Тем временем Нож, убегая, очутился в чаще, где его остановило тихое, но крепкое ругательство. Из зарослей папоротника поднялся детина с красным носом и таким животом, что любой бы изумился: «Вот это брюхо!» Казалось, в нём могли уместиться пара откормленных индеек и гусь в придачу. Под стать брюху был большущий рот с толстыми губами.

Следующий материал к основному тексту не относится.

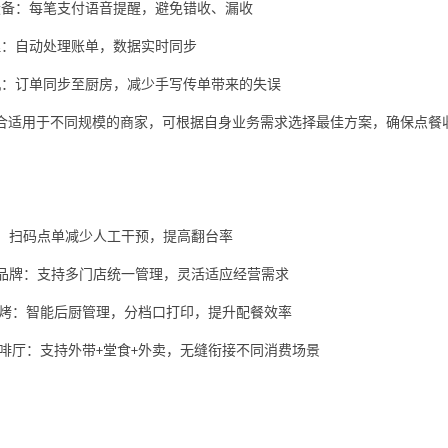
设备：每笔支付语音提醒，避免错收、漏收
理：自动处理账单，数据实时同步
机：订单同步至厨房，减少手写传单带来的失误
合适用于不同规模的商家，可根据自身业务需求选择最佳方案，确保点餐
：扫码点单减少人工干预，提高翻台率
品牌：支持多门店统一管理，灵活适应经营需求
烤：智能后厨管理，分档口打印，提升配餐效率
啡厅：支持外带
堂食
外卖，无缝衔接不同消费场景
+
+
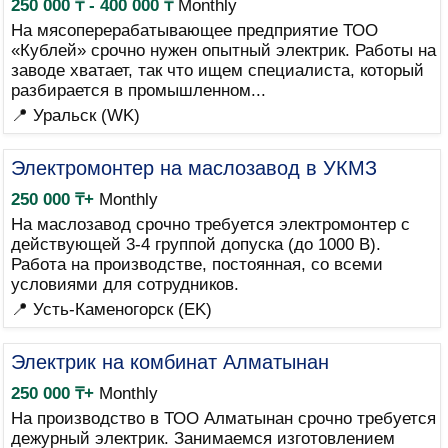
250 000 ₸ - 400 000 ₸
Monthly
На мясоперерабатывающее предприятие ТОО
«Кублей» срочно нужен опытный электрик. Работы на
заводе хватает, так что ищем специалиста, который
разбирается в промышленном...
📍 Уральск (WK)
Электромонтер на маслозавод в УКМЗ
250 000 ₸+
Monthly
На маслозавод срочно требуется электромонтер с
действующей 3-4 группой допуска (до 1000 В).
Работа на производстве, постоянная, со всеми
условиями для сотрудников.
📍 Усть-Каменогорск (EK)
Электрик на комбинат Алматынан
250 000 ₸+
Monthly
На производство в ТОО Алматынан срочно требуется
дежурный электрик. Занимаемся изготовлением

Не так давно детина жил в деревне, где все знали его как отъявленного браконьера. Он подстреливал косуль, ланей и других животных, на которых запрещено охотиться. Ненасытно вылавливал рыбу из водоёмов, расставляя сети и подводные ловушки – верши. Пруды, где раньше рыба так и играла, пустели. Браконьер не раз попадался. Грубый и бесстыжий, тут он начинал лить слёзы и жалобно просить, чтобы его помиловали:

– Мой желудок усохнет за день без жареной щуки и дичи.

Неисправимого типа прозвали Съем Всё. У него забрали ружья, капканы, сети и прочие орудия браконьерства. А как присматривали! Ему пришлось вести честную жизнь. Несчастный затосковал до того, что водка, которую он любил не меньше дичи, нисколько его не веселила.

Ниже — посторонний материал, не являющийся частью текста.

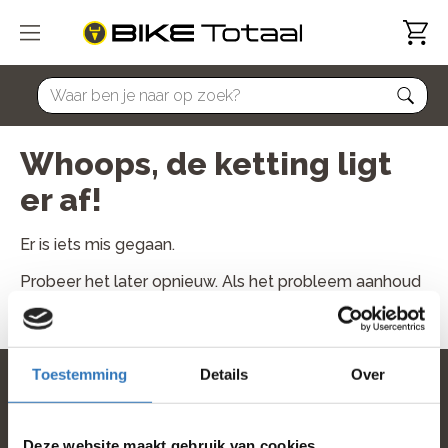
home
Whoops, de ketting ligt
er af!
Er is iets mis gegaan.
Probeer het later opnieuw. Als het probleem aanhoud
neem dan contact met ons op.
Toestemming
Details
Over
home
Deze website maakt gebruik van cookies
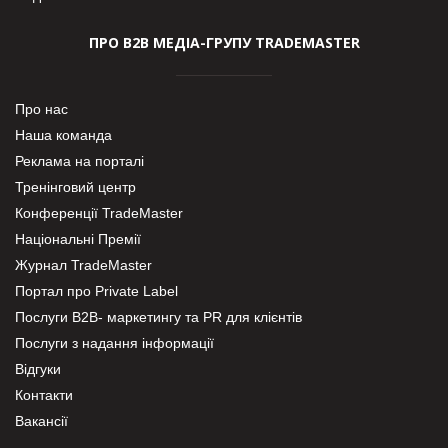
ПРО В2В МЕДІА-ГРУПУ TRADEMASTER
Про нас
Наша команда
Реклама на порталі
Тренінговий центр
Конференції TradeMaster
Національні Премії
Журнал TradeMaster
Портал про Private Label
Послуги В2В- маркетингу та PR для клієнтів
Послуги з надання інформації
Відгуки
Контакти
Вакансії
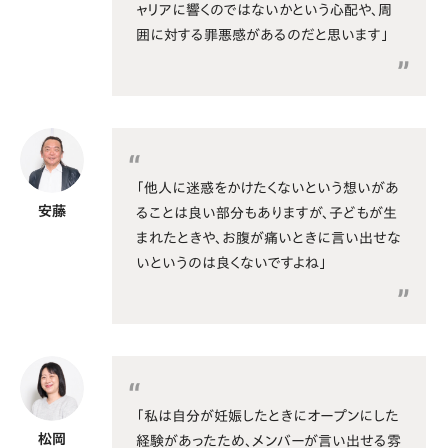
ャリアに響くのではないかという心配や、周
囲に対する罪悪感があるのだと思います」
「他人に迷惑をかけたくないという想いがあ
安藤
ることは良い部分もありますが、子どもが生
まれたときや、お腹が痛いときに言い出せな
いというのは良くないですよね」
「私は自分が妊娠したときにオープンにした
松岡
経験があったため、メンバーが言い出せる雰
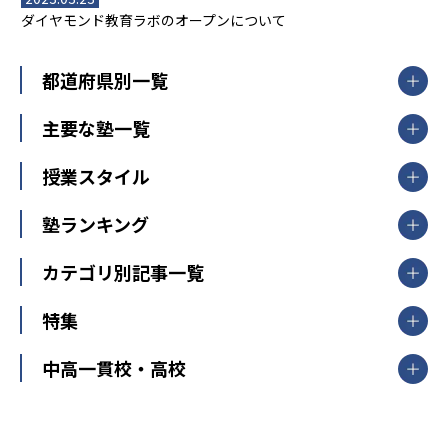
ダイヤモンド教育ラボのオープンについて
都道府県別一覧
北海道・東北
主要な塾一覧
北海道
青森県
岩手県
宮城県
秋田県
【掲載塾一覧を見る】
授業スタイル
山形県
福島県
臨海セミナー
関東
個別指導
塾ランキング
東京個別指導学院
東京都
神奈川県
埼玉県
千葉県
茨城県
集団授業
個別指導塾TOMAS
栃木県
群馬県
中学受験ランキング
カテゴリ別記事一覧
オンライン指導
明光義塾
大学受験ランキング
北陸
映像授業
ナビ個別指導学院
中学受験
特集
新潟県
富山県
石川県
福井県
個別教室のトライ
高校受験
東進ハイスクール
中部
開成番長直伝！子どもの受験を成功させる方法
中高一貫校・高校
大学受験
武田塾
愛知県
静岡県
岐阜県
三重県
長野県
令和時代の失敗しない塾選び
資格取得・学び直し
山梨県
2020年代の教育
中学入試最前線
教育費・塾代
中学受験最前線
近畿
てら先生の教育業界基本メソッド
座談会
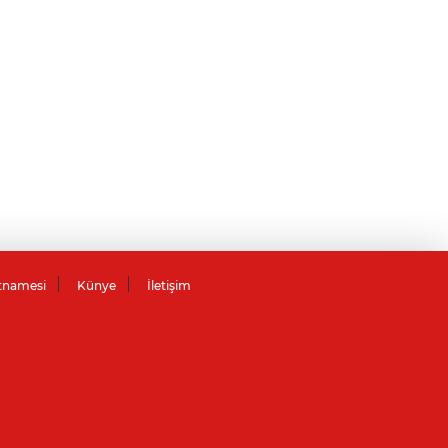
tnamesi
Künye
İletişim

Он слышал о Тиргартене: там во множестве водятся дикие кролики, от роду не видавшие охотников. В озёрах и протоках всплескивают жирные карпы. Здесь полно непуганых уток разных пород. «Уж где я сумею не остаться без добычи», – мечтал браконьер, представляя, как на берег к нему выходят утки, привыкшие, что люди их подкармливают.

Съем Всё переселился в Берлин.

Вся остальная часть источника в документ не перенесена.